> _Teks Bacaan_
______
Pertama, terbitnya UU Parpol No. 2 Tahun 1999 di bawah Presiden Habibie. Era Habibie ini terdapat 141 Parpol terdaftar di Departemen Kehakiman dan HAM; 106 Parpol terdaftar di KPU (Komisi Pemilihan Umum); 48 Parpol peserta Pemilu 1999. Padahal sebelumnya, era rezim Soeharto (Orde Baru), hanya ada 3 (tiga) Parpol (Golkar, PDI dan PPP). Pemilu 1999 telah menghasilan anggota MPR, DPR, DPRD Tingkat I Propinsi dan DPRD Tingkat II Kotamadya/Kabupaten yang baru. Berbagai keputusan politik diambil kemudian untuk mendukung proses reformasi dan demokratisasi, seperti GBHN (Garis-garis Besar Haluan Negara), UU (Undang-undang) dan peraturan perundang-undangan lainnya. GBHN ini pada intinya telah memuat agenda reformasi politik dan ekonomi. Beberapa ketentuan di dalamnya adalah desentralisasi kekuasaan Pemerintah Pusat ke Pemerintah Daerah; penegasan kembali peran lembaga legislatif dalam pemerintahan; pengurangan peran dan keterlibatan militer dalam kehidupan sipil dan politik, dan pembaruan tata pengaturan kepegawaian dan administrasi negara.
Kedua, terbitnya UU Parpol No. 31 Tahun 2002 di bawah Presiden Megawati. Dalam era Megawati ini terdapat sekitar 112 Parpol terdaptar di Departemen Kehakiman & HAM; 50 Parpol terdaftar di KPU; dan, 24 Parpol peserta Pemilu 2004. Pada Pemilu 2004 ini telah dilaksanakan pemilihan Presiden/Wakil Presiden secara langsung sesuai Pasal 6A UUD 1945 Perubahan (Amandemen) dan juga pemilihan anggota DPD (Dewan Perwakilan Daerah) secara langsung. Berdasarkan UUD 45 Amandemen, menjadi Calon Presiden/Wakil Presiden harus mendapat dukungan Parpol.
______
(Data pelacakan korespondensi titik)

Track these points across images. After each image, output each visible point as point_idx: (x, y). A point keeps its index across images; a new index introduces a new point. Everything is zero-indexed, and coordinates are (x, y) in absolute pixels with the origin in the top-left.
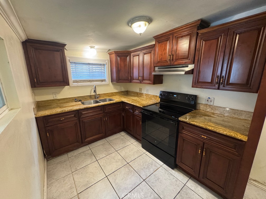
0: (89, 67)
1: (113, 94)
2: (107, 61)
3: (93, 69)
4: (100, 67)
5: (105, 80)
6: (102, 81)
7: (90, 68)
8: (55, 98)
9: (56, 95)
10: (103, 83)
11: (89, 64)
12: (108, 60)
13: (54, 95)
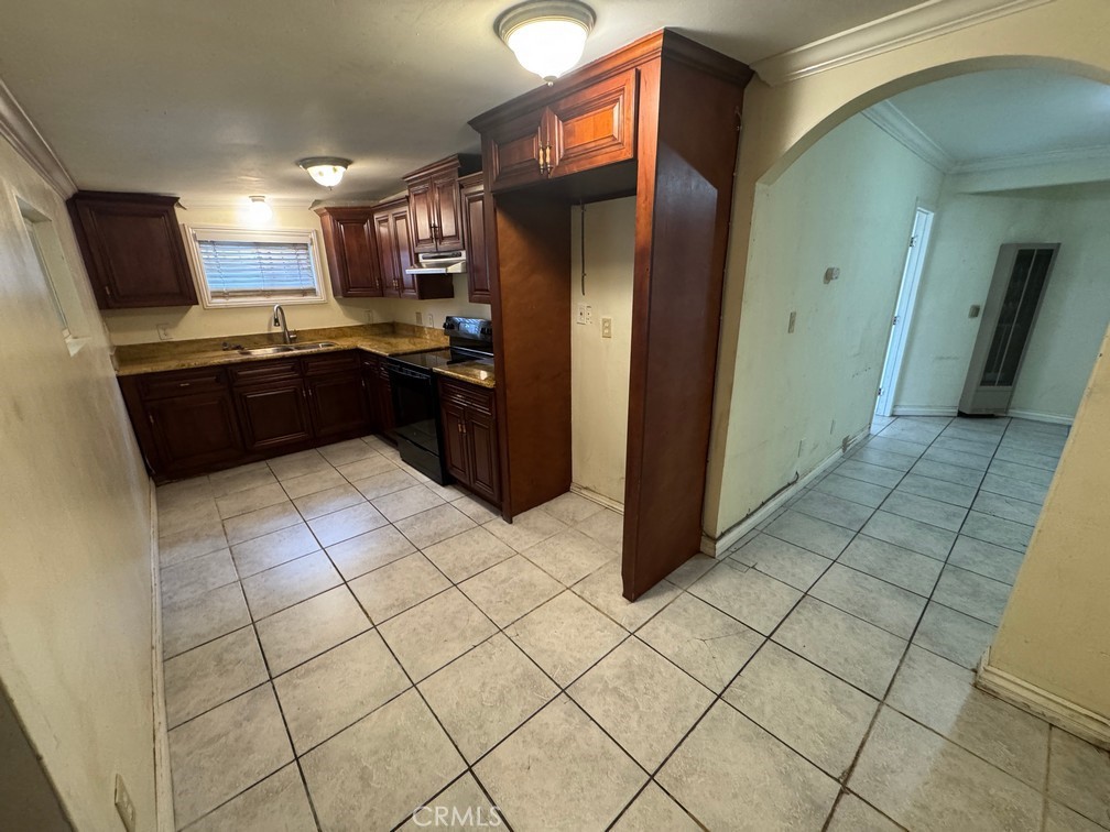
0: (260, 253)
1: (341, 332)
2: (313, 236)
3: (270, 259)
4: (294, 252)
5: (312, 291)
6: (304, 292)
7: (263, 256)
8: (165, 339)
9: (168, 331)
10: (309, 299)
11: (257, 245)
12: (317, 232)
13: (162, 332)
______
> _Kegiatan_
Kutip tanpa perubahan bagian teks tentang UU Parpol mulai dari "Kedua, terbitnya UU" sampai dengan "mendapat dukungan Parpol.".

> _Hasil Latihan_
Kedua, terbitnya UU Parpol No. 31 Tahun 2002 di bawah Presiden Megawati. Dalam era Megawati ini terdapat sekitar 112 Parpol terdaptar di Departemen Kehakiman & HAM; 50 Parpol terdaftar di KPU; dan, 24 Parpol peserta Pemilu 2004. Pada Pemilu 2004 ini telah dilaksanakan pemilihan Presiden/Wakil Presiden secara langsung sesuai Pasal 6A UUD 1945 Perubahan (Amandemen) dan juga pemilihan anggota DPD (Dewan Perwakilan Daerah) secara langsung. Berdasarkan UUD 45 Amandemen, menjadi Calon Presiden/Wakil Presiden harus mendapat dukungan Parpol.